Como muchos compatriotas quisiera que la consulta convocada marque un punto de quiebre positivo en la lucha contra la corrupción. Sin embargo no soy optimista. Varios analistas del tema han demostrado que buena parte de los objetivos perseguidos pueden alcanzarse con la aplicación de normas ya existentes, mientras otras de las propuestas no generarían transformaciones verdaderas.
Lo antes mencionado sucede, por ejemplo, con la pretendida prohibición a los congresistas de sobrepasar tres períodos en el ejercicio de sus cargos. Es obvio que ellos y sus maquinarias no renunciarán al poder. Ocuparán sus curules en cuerpo ajeno: parientes, compinches y socios pasarán a reemplazarlos, haciendo inane la nueva medida.
El asunto de fondo es que la corrupción en la vida pública requiere de un abordaje sistémico, integral, que debe consultar el profuso acervo teórico y las experiencias existente. Es improcedente reducir el complejo tema a siete aspectos o preguntas puntuales.
Buena parte de los objetivos podrían alcanzarse
con la aplicación de normas ya existentes
y otras de las propuestas no generarían transformaciones verdaderas
Para comenzar, si se quiere derrotar aquel flagelo hay que transformar el aparato judicial haciéndolo transparente y eficaz ¿De qué sirve proclamar que los corruptos deben cumplir penas efectivas en establecimientos carcelarios si las investigaciones no avanzan y las penas aplicables son notorias por su lenidad? ¿Qué hacer si la misma justicia está también corrompida?

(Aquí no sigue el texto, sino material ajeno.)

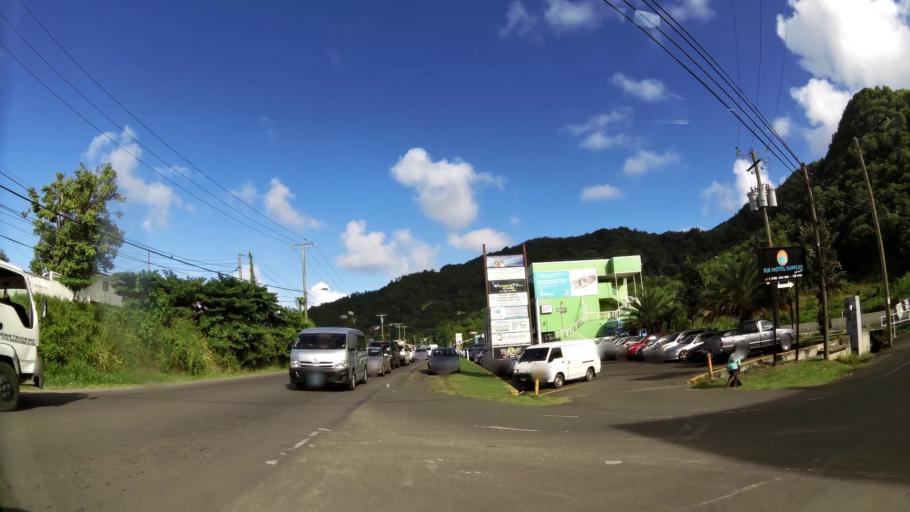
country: LC
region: Gros-Islet
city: Gros Islet
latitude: 14.0544
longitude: -60.9633
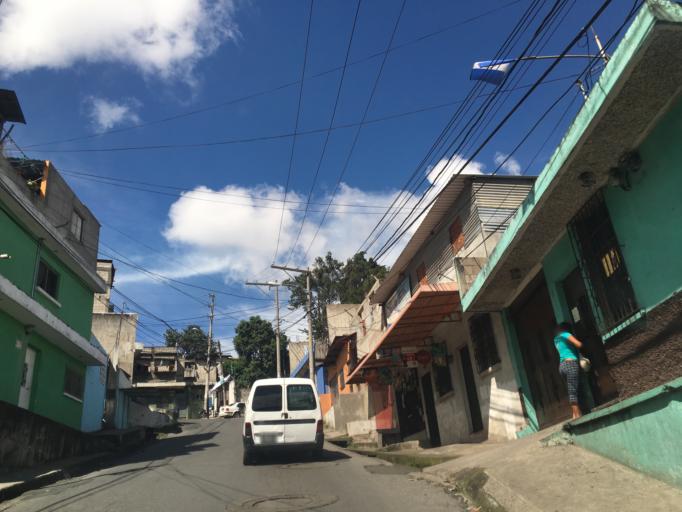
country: GT
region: Guatemala
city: Mixco
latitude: 14.6264
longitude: -90.5823
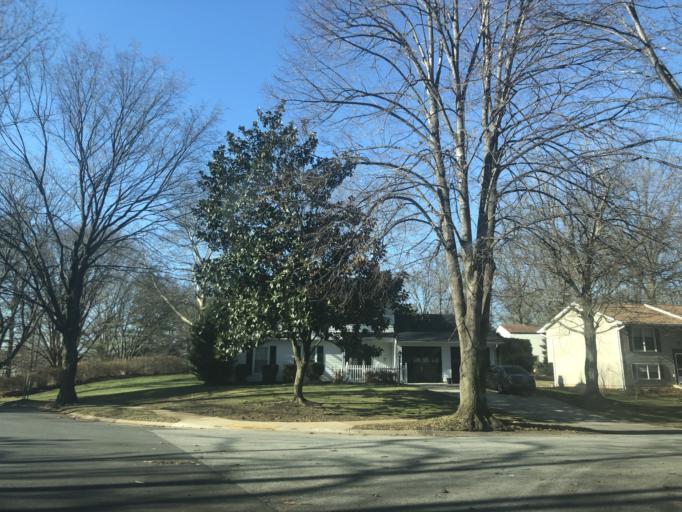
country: US
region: Maryland
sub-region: Howard County
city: Columbia
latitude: 39.1947
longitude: -76.8382
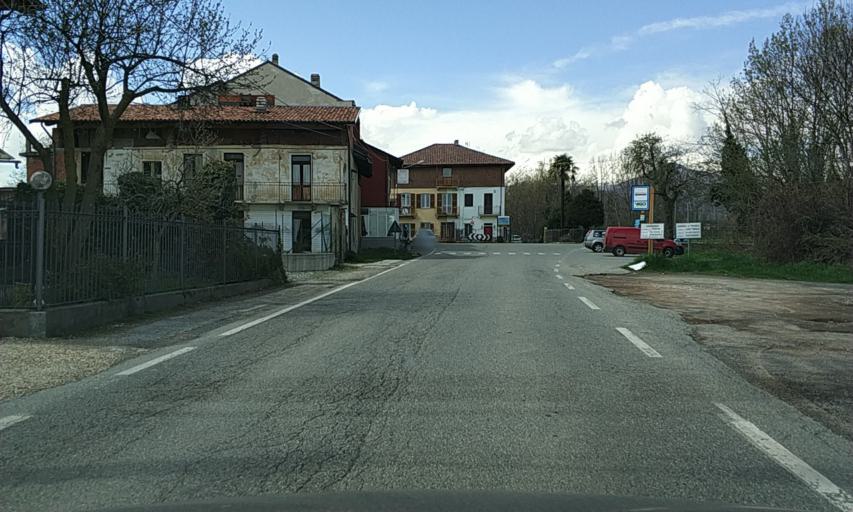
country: IT
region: Piedmont
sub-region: Provincia di Torino
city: Nole
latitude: 45.2574
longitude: 7.5826
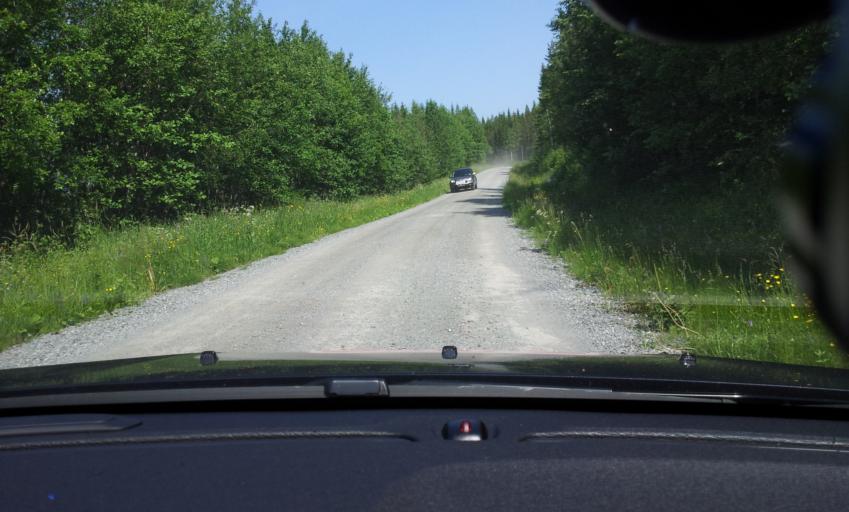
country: SE
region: Jaemtland
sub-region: Bergs Kommun
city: Hoverberg
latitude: 62.7857
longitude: 14.4545
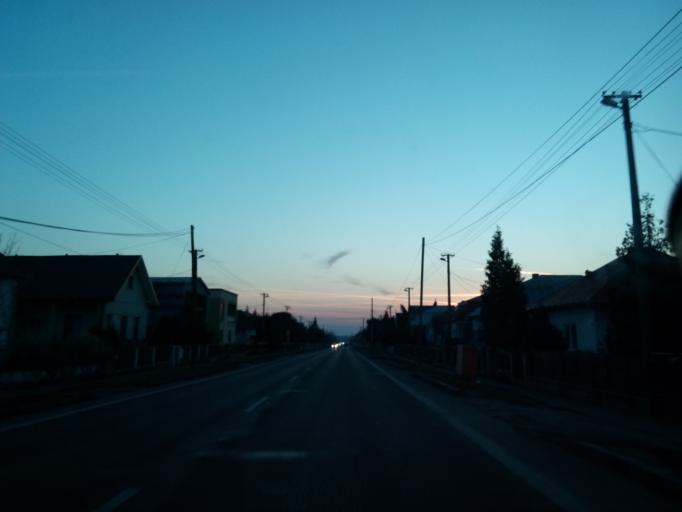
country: SK
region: Kosicky
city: Vinne
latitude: 48.7602
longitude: 21.9899
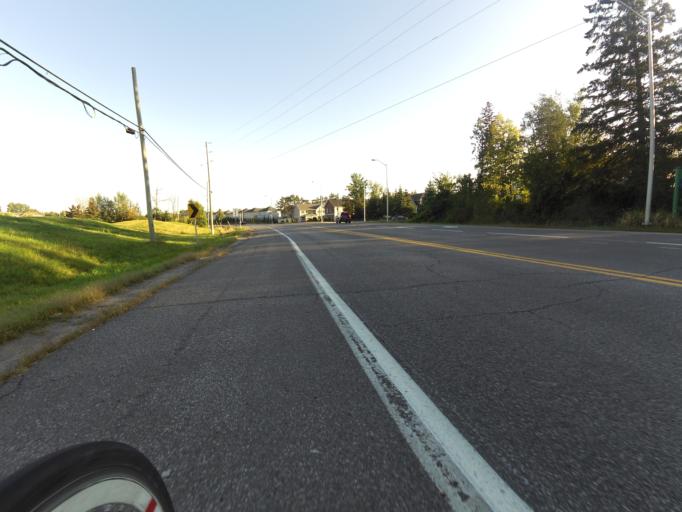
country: CA
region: Ontario
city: Bells Corners
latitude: 45.2541
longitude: -75.7261
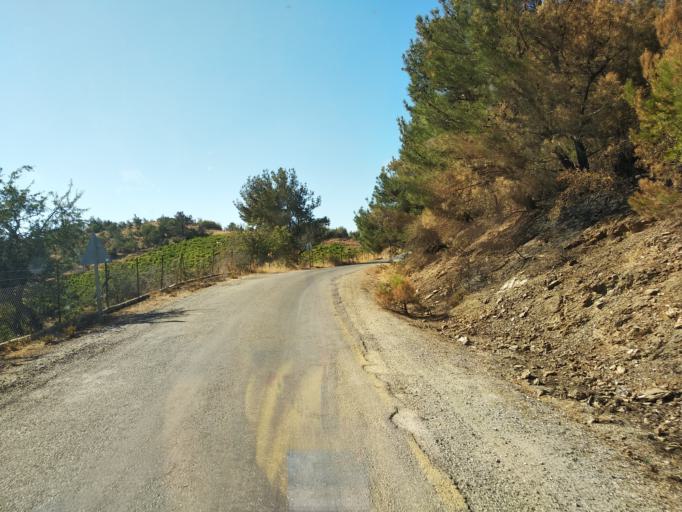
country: TR
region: Izmir
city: Gaziemir
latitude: 38.3061
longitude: 26.9991
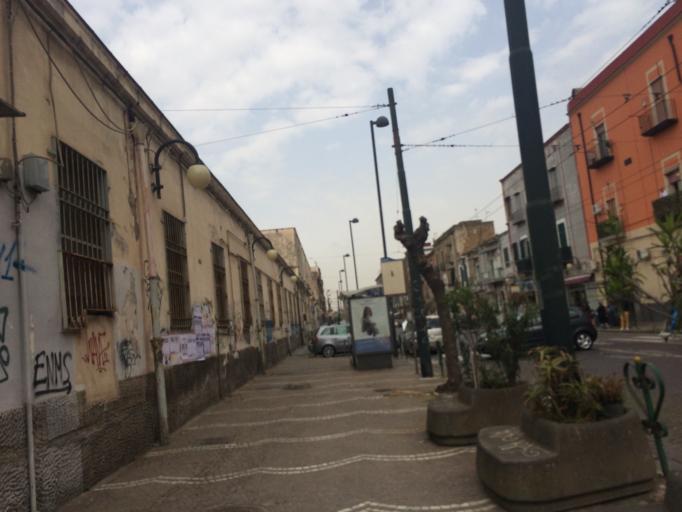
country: IT
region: Campania
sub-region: Provincia di Napoli
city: San Giorgio a Cremano
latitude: 40.8340
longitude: 14.3058
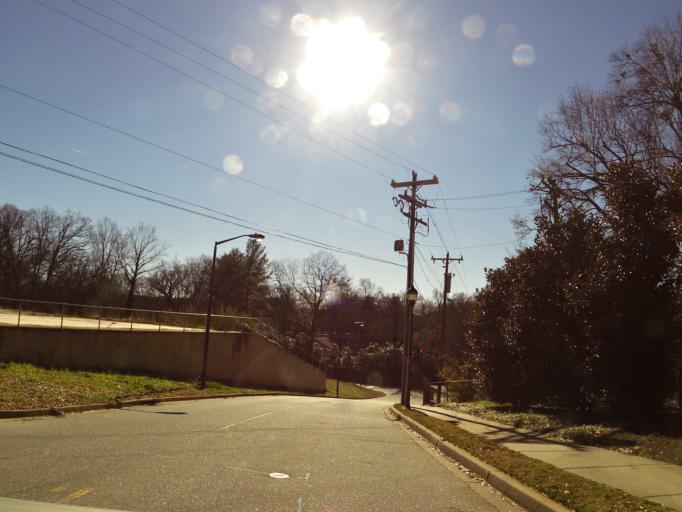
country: US
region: South Carolina
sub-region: Greenville County
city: Greenville
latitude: 34.8463
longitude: -82.3934
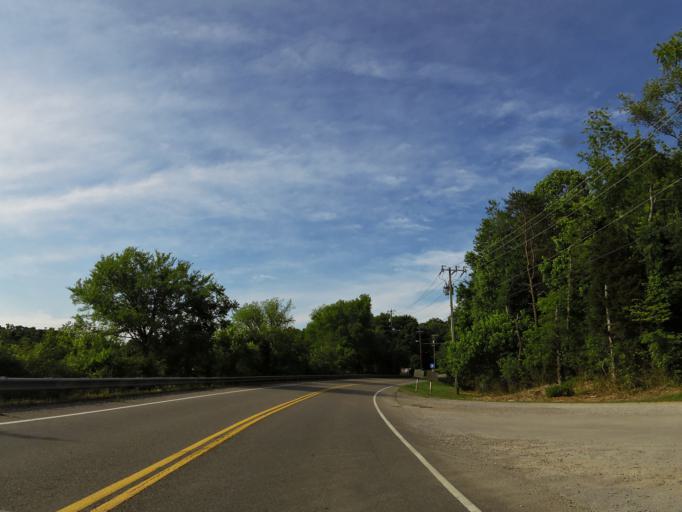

De otra parte hay conductas inaceptables en la gestión oficial que deberían ser duramente reprimidas y de las cuales, aunque sus promotores digan lo contrario, en realidad no se ocupa la consulta. Al efecto mencionemos la mermelada, procedimiento en el cual un congresista gestiona recursos para proyecto e “indica” o señala a quienes debe ser beneficiarios del respectivo contrato ¿Por qué no se propuso la pérdida de la investidura y la privación de la libertad para los parlamentarios que indican los nombres de contratistas, ya sea que tal “señal” se efectúe de manera directa o por interpuesta persona?
La consulta también deja de abordar situaciones inaceptables referidas al funcionamiento municipal. Me refiero a los contratos de prestación de servicios personales entregados a dedo a los concejales adeptos al respectivo alcalde. El sistema anula la democracia local ya que los ediles favorecidos con esas posiciones burocráticas exigen a los nombrados cuotas en dinero y votos que les permitirán perpetuarse en el cabildo o dar el salto hacia el Congreso.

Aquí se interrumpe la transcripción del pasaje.